Dataset records
◆ ◆ ◆
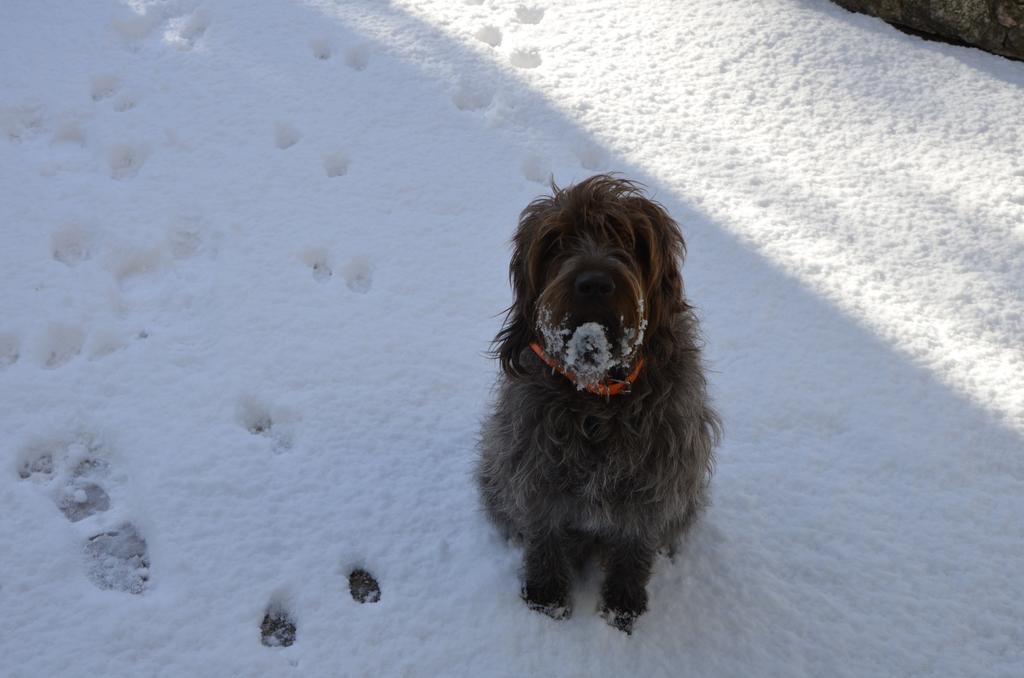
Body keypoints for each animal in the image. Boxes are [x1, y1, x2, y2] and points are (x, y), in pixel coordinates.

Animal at [477, 175, 720, 639]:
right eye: (556, 241)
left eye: (630, 239)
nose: (593, 283)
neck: (595, 398)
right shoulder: (536, 471)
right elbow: (545, 537)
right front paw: (546, 604)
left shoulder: (655, 483)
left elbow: (634, 547)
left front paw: (622, 611)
◆ ◆ ◆
* **Task requirements**
Pictures don't belong in the copy. Restate all the entries exactly.

* **Written response**
Body keypoints for each animal in the image. Boxes are [x1, y1, x2, y2] and points are (x, y), in pixel coordinates.

Animal at [477, 175, 720, 639]:
right eye: (556, 241)
left eye: (630, 239)
nose: (593, 283)
neck: (595, 398)
right shoulder: (536, 471)
right elbow: (545, 537)
right front paw: (546, 604)
left shoulder: (655, 483)
left elbow: (634, 547)
left front paw: (622, 611)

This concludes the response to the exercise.